= EXERCISE OBJECTIVE =
Please restate each entry exactly, without skipping any.

= RECORDS FOR THIS EXERCISE =
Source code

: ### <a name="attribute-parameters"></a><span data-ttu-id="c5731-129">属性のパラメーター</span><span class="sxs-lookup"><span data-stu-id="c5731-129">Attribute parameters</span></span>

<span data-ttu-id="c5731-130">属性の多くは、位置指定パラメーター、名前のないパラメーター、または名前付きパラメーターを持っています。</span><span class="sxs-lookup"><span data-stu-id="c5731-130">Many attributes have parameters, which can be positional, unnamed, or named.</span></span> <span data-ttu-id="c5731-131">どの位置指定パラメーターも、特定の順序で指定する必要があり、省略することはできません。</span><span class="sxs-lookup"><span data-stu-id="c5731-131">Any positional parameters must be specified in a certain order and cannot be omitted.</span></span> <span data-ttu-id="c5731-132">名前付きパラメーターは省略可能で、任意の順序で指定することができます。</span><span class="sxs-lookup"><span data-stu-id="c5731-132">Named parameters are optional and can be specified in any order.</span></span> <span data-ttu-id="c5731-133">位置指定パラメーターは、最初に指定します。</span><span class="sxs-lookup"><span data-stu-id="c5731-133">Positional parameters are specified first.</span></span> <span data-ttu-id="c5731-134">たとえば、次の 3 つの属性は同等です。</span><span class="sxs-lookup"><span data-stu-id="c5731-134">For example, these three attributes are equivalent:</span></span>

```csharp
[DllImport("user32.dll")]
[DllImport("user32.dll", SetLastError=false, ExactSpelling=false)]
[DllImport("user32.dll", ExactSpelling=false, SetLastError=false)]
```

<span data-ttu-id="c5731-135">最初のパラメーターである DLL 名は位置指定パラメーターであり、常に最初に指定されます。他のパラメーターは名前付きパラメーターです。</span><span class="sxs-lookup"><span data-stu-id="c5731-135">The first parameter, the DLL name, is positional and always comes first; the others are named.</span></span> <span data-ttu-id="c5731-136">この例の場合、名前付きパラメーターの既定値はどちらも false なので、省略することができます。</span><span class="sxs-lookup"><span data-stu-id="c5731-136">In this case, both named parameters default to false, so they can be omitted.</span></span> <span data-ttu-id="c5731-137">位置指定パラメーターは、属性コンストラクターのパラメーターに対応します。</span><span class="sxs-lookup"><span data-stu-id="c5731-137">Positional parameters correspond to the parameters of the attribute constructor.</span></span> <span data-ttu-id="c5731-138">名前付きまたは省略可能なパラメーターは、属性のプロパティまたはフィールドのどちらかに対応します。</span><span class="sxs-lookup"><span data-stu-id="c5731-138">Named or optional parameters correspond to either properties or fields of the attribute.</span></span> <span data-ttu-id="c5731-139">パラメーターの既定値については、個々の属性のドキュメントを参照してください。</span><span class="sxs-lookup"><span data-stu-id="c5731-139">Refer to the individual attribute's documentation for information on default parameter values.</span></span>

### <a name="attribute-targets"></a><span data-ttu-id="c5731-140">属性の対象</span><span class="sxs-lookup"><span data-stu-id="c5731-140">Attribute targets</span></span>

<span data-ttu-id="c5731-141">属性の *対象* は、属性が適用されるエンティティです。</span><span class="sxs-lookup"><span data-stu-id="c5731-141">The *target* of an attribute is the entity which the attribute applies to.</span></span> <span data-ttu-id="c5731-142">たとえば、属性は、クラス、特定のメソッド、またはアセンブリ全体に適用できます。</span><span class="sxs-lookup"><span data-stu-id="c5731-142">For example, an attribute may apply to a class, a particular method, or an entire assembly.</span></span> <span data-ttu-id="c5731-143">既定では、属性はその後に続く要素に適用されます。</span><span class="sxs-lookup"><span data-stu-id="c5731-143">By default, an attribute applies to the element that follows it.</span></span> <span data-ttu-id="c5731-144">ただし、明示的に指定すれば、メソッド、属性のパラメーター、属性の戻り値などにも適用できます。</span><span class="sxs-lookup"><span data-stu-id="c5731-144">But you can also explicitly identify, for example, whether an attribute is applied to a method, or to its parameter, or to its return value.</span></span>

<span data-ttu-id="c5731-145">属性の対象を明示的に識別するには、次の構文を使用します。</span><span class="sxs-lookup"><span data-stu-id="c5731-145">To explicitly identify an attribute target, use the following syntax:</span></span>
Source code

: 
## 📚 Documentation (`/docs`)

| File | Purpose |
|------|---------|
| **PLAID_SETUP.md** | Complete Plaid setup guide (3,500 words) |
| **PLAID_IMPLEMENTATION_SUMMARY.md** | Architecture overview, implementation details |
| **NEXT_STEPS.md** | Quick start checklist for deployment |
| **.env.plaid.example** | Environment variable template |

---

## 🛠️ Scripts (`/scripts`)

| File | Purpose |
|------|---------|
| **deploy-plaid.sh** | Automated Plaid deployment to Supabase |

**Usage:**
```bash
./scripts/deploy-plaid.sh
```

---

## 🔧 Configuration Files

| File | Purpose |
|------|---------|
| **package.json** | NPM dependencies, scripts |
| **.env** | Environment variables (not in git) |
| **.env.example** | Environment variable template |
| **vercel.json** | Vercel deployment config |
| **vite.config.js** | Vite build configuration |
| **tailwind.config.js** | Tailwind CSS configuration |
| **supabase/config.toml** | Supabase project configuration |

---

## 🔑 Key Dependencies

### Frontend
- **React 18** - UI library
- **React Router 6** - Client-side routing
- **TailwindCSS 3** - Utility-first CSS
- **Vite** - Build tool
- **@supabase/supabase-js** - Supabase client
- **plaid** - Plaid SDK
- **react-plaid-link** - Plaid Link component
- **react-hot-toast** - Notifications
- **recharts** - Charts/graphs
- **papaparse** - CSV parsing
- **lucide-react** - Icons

= RESULT FOR THIS EXERCISE =
Source code

: ### <a name="attribute-parameters"></a><span data-ttu-id="c5731-129">属性のパラメーター</span><span class="sxs-lookup"><span data-stu-id="c5731-129">Attribute parameters</span></span>

<span data-ttu-id="c5731-130">属性の多くは、位置指定パラメーター、名前のないパラメーター、または名前付きパラメーターを持っています。</span><span class="sxs-lookup"><span data-stu-id="c5731-130">Many attributes have parameters, which can be positional, unnamed, or named.</span></span> <span data-ttu-id="c5731-131">どの位置指定パラメーターも、特定の順序で指定する必要があり、省略することはできません。</span><span class="sxs-lookup"><span data-stu-id="c5731-131">Any positional parameters must be specified in a certain order and cannot be omitted.</span></span> <span data-ttu-id="c5731-132">名前付きパラメーターは省略可能で、任意の順序で指定することができます。</span><span class="sxs-lookup"><span data-stu-id="c5731-132">Named parameters are optional and can be specified in any order.</span></span> <span data-ttu-id="c5731-133">位置指定パラメーターは、最初に指定します。</span><span class="sxs-lookup"><span data-stu-id="c5731-133">Positional parameters are specified first.</span></span> <span data-ttu-id="c5731-134">たとえば、次の 3 つの属性は同等です。</span><span class="sxs-lookup"><span data-stu-id="c5731-134">For example, these three attributes are equivalent:</span></span>

```csharp
[DllImport("user32.dll")]
[DllImport("user32.dll", SetLastError=false, ExactSpelling=false)]
[DllImport("user32.dll", ExactSpelling=false, SetLastError=false)]
```

<span data-ttu-id="c5731-135">最初のパラメーターである DLL 名は位置指定パラメーターであり、常に最初に指定されます。他のパラメーターは名前付きパラメーターです。</span><span class="sxs-lookup"><span data-stu-id="c5731-135">The first parameter, the DLL name, is positional and always comes first; the others are named.</span></span> <span data-ttu-id="c5731-136">この例の場合、名前付きパラメーターの既定値はどちらも false なので、省略することができます。</span><span class="sxs-lookup"><span data-stu-id="c5731-136">In this case, both named parameters default to false, so they can be omitted.</span></span> <span data-ttu-id="c5731-137">位置指定パラメーターは、属性コンストラクターのパラメーターに対応します。</span><span class="sxs-lookup"><span data-stu-id="c5731-137">Positional parameters correspond to the parameters of the attribute constructor.</span></span> <span data-ttu-id="c5731-138">名前付きまたは省略可能なパラメーターは、属性のプロパティまたはフィールドのどちらかに対応します。</span><span class="sxs-lookup"><span data-stu-id="c5731-138">Named or optional parameters correspond to either properties or fields of the attribute.</span></span> <span data-ttu-id="c5731-139">パラメーターの既定値については、個々の属性のドキュメントを参照してください。</span><span class="sxs-lookup"><span data-stu-id="c5731-139">Refer to the individual attribute's documentation for information on default parameter values.</span></span>

### <a name="attribute-targets"></a><span data-ttu-id="c5731-140">属性の対象</span><span class="sxs-lookup"><span data-stu-id="c5731-140">Attribute targets</span></span>

<span data-ttu-id="c5731-141">属性の *対象* は、属性が適用されるエンティティです。</span><span class="sxs-lookup"><span data-stu-id="c5731-141">The *target* of an attribute is the entity which the attribute applies to.</span></span> <span data-ttu-id="c5731-142">たとえば、属性は、クラス、特定のメソッド、またはアセンブリ全体に適用できます。</span><span class="sxs-lookup"><span data-stu-id="c5731-142">For example, an attribute may apply to a class, a particular method, or an entire assembly.</span></span> <span data-ttu-id="c5731-143">既定では、属性はその後に続く要素に適用されます。</span><span class="sxs-lookup"><span data-stu-id="c5731-143">By default, an attribute applies to the element that follows it.</span></span> <span data-ttu-id="c5731-144">ただし、明示的に指定すれば、メソッド、属性のパラメーター、属性の戻り値などにも適用できます。</span><span class="sxs-lookup"><span data-stu-id="c5731-144">But you can also explicitly identify, for example, whether an attribute is applied to a method, or to its parameter, or to its return value.</span></span>

<span data-ttu-id="c5731-145">属性の対象を明示的に識別するには、次の構文を使用します。</span><span class="sxs-lookup"><span data-stu-id="c5731-145">To explicitly identify an attribute target, use the following syntax:</span></span>
Source code

: 
## 📚 Documentation (`/docs`)

| File | Purpose |
|------|---------|
| **PLAID_SETUP.md** | Complete Plaid setup guide (3,500 words) |
| **PLAID_IMPLEMENTATION_SUMMARY.md** | Architecture overview, implementation details |
| **NEXT_STEPS.md** | Quick start checklist for deployment |
| **.env.plaid.example** | Environment variable template |

---

## 🛠️ Scripts (`/scripts`)

| File | Purpose |
|------|---------|
| **deploy-plaid.sh** | Automated Plaid deployment to Supabase |

**Usage:**
```bash
./scripts/deploy-plaid.sh
```

---

## 🔧 Configuration Files

| File | Purpose |
|------|---------|
| **package.json** | NPM dependencies, scripts |
| **.env** | Environment variables (not in git) |
| **.env.example** | Environment variable template |
| **vercel.json** | Vercel deployment config |
| **vite.config.js** | Vite build configuration |
| **tailwind.config.js** | Tailwind CSS configuration |
| **supabase/config.toml** | Supabase project configuration |

---

## 🔑 Key Dependencies

### Frontend
- **React 18** - UI library
- **React Router 6** - Client-side routing
- **TailwindCSS 3** - Utility-first CSS
- **Vite** - Build tool
- **@supabase/supabase-js** - Supabase client
- **plaid** - Plaid SDK
- **react-plaid-link** - Plaid Link component
- **react-hot-toast** - Notifications
- **recharts** - Charts/graphs
- **papaparse** - CSV parsing
- **lucide-react** - Icons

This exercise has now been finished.